**Document section:**
################

FLAC vs WAV


I have observed (heard and then tested so as to confirm) the following “condition” as it relates to the widely debated issue of FLAC quality. The purpose of this topic is to gather opinions as to whether or not your observations are similar too – and therefore support – my own.

It is widely understood and accepted that a FLAC file while “compressed” is “lossless” as compared to its corresponding WAV file. Let’s assume (i.e. not debate) this is completely true. What I am noticing is that when the FLAC file is “played” via any FLAC player it sounds different from the sound of the “same” (equivalent decompressed FLAC) WAV file when played back via the same player that was used to play the FLAC file. This is specifically noticeable (to me) in the low frequency spectrum. The WAV has considerably more “sonic energy” that manifests itself as appearing to be a bit louder, wider in frequency range and perhaps even dynamic range as compared to the FLAC equivalent.

################

**Record set:**
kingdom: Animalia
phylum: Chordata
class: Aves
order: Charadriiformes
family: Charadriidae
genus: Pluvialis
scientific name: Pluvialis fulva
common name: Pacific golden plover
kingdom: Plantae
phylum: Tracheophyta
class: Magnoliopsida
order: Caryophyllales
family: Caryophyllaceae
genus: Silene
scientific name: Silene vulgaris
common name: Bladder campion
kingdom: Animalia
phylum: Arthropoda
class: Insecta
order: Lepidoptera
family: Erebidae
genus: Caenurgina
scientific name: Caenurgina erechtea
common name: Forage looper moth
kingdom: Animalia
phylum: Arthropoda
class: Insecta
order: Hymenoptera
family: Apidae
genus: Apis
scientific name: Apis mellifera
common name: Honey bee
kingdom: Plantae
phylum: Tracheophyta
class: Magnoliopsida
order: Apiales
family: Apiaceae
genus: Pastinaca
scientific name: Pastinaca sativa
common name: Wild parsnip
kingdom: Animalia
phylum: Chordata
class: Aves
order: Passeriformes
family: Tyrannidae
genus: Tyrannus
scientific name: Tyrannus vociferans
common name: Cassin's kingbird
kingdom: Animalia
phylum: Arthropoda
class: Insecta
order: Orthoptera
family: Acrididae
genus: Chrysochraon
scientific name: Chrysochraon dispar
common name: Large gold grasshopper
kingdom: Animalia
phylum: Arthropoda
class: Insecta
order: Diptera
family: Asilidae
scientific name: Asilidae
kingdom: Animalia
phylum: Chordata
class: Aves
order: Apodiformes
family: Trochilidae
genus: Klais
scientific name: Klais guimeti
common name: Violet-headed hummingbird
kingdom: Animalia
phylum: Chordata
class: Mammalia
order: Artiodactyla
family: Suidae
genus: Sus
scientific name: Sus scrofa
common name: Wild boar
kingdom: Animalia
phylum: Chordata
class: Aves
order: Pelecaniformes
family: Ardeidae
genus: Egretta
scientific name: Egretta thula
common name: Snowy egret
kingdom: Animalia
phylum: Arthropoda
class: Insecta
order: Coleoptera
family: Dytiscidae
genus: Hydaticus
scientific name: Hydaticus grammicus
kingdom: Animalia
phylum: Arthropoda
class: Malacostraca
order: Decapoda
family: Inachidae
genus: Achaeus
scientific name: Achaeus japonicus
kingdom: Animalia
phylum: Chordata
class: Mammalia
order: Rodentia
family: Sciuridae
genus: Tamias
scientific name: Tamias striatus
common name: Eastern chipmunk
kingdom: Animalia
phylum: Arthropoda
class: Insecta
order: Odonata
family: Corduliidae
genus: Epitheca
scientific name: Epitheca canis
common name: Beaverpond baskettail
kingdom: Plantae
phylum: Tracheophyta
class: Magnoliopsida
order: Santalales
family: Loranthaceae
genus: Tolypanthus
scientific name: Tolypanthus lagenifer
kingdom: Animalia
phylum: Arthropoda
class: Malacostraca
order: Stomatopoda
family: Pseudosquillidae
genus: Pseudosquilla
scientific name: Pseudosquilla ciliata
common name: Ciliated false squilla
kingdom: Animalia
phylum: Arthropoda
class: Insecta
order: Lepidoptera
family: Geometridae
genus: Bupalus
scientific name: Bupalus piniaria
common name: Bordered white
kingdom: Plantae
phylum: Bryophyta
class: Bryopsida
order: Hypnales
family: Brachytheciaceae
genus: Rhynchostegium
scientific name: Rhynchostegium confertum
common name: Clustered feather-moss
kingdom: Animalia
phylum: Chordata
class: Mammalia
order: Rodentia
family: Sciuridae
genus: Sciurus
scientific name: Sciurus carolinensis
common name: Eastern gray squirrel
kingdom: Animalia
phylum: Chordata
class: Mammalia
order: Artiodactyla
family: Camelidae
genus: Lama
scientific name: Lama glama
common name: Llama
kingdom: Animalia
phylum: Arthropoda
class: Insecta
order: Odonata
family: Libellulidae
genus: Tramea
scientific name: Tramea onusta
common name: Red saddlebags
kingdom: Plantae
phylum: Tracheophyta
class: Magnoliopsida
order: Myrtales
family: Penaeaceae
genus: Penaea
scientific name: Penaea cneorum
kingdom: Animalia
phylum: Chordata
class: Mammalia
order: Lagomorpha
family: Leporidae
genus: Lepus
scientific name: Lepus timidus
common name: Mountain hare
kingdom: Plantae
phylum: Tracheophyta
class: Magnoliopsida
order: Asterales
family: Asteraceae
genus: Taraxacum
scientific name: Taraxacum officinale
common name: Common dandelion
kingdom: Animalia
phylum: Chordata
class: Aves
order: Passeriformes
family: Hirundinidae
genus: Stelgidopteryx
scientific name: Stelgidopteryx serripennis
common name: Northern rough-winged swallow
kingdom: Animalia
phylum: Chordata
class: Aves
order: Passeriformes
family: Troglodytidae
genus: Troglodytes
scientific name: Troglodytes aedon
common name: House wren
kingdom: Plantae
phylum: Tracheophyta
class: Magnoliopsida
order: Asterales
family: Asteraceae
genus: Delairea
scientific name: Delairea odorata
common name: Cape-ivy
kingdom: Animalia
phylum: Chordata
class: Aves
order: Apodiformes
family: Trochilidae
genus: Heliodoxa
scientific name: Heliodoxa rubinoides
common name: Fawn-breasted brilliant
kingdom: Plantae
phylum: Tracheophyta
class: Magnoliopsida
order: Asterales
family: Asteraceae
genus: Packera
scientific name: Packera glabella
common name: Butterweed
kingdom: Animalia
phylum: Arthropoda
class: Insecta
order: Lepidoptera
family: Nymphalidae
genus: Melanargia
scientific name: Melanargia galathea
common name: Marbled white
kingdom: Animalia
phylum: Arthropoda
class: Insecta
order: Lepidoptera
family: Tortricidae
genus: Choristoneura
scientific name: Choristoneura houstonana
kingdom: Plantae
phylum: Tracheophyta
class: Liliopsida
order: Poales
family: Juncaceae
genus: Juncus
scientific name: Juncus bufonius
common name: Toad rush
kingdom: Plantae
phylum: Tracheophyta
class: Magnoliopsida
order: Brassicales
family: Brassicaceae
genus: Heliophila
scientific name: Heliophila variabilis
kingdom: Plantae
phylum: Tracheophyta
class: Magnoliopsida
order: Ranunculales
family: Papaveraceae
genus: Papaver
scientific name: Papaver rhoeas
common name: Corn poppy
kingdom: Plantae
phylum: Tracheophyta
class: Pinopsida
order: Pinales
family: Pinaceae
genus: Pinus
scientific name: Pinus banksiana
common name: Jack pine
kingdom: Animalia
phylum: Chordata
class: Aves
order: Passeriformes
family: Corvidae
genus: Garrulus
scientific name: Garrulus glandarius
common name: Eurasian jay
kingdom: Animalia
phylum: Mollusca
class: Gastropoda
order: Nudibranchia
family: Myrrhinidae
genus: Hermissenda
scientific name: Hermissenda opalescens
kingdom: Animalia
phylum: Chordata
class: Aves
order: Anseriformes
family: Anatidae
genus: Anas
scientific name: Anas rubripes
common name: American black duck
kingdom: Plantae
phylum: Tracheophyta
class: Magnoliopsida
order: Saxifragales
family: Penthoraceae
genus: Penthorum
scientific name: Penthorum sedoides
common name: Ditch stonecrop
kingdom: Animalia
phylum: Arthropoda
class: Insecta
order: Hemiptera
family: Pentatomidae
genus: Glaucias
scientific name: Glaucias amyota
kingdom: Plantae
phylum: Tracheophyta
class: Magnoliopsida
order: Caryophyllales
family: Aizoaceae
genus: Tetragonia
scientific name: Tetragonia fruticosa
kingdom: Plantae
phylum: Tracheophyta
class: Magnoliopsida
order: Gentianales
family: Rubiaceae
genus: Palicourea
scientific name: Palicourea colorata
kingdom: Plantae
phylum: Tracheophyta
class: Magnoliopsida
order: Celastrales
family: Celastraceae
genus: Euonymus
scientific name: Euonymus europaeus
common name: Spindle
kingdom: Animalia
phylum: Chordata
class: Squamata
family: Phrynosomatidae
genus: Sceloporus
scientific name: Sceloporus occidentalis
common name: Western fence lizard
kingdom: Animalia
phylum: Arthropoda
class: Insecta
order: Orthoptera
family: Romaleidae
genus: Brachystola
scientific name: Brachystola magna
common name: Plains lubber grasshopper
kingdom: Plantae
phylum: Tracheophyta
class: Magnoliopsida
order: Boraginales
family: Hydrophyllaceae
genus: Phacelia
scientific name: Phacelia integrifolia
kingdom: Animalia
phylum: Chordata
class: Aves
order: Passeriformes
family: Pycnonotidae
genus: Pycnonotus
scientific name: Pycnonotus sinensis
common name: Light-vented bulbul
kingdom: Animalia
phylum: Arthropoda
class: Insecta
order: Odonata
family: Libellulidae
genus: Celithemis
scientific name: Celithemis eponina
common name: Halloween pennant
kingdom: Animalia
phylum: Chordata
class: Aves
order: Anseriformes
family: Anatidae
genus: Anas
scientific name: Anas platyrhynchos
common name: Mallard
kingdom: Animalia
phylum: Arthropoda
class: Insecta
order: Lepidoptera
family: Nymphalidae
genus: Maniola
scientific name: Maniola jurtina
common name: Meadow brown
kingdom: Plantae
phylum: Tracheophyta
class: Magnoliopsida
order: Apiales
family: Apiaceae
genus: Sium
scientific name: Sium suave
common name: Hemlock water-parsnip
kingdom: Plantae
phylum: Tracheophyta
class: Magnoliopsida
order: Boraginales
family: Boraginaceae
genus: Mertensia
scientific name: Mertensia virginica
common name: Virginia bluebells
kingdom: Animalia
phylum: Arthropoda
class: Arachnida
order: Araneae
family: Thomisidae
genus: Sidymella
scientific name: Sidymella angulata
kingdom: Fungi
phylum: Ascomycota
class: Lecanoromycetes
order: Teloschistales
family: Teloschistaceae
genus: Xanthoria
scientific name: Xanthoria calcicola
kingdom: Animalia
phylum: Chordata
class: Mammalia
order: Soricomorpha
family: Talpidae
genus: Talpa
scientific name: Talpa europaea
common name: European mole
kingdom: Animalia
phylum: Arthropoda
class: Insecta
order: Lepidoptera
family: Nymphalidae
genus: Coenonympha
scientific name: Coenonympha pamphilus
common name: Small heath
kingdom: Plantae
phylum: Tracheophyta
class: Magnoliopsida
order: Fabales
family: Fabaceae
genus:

################

**Complete the following:**
1 > Decide whether each statement below agrees with the FLAC vs WAV post. Answer yes or no for each, and quote the words from the post that decide it.
(a) The writer says the difference is most noticeable in the high frequencies.
(b) The writer asks readers to take it as given, without debate, that FLAC is lossless compared with WAV.
(c) The writer played the two files through different players.
2 > Pick up the FLAC vs WAV post after its last sentence and keep writing it.

**Expected answers:**
1 >
(a) No. "This is specifically noticeable (to me) in the low frequency spectrum."
(b) Yes. "Let’s assume (i.e. not debate) this is completely true."
(c) No. "when played back via the same player that was used to play the FLAC file"

2 >
I’m curious as to your findings when you compare a FLAC file played natively as compared to the WAV equivalent played via the same player (for example, play both the FLAC and WAV via VLC media player) or practical equivalent, such as if the FLAC was burned to CD and you are comparing the FLAC played via VLC and the CD played via a CD player.

I am further assuming that the WAV file is a more accurate representation of the audio than the FLAC. This is to say that should you agree with the aforementioned, it would be preferable to play the WAV file or decompress the FLAC file before using it.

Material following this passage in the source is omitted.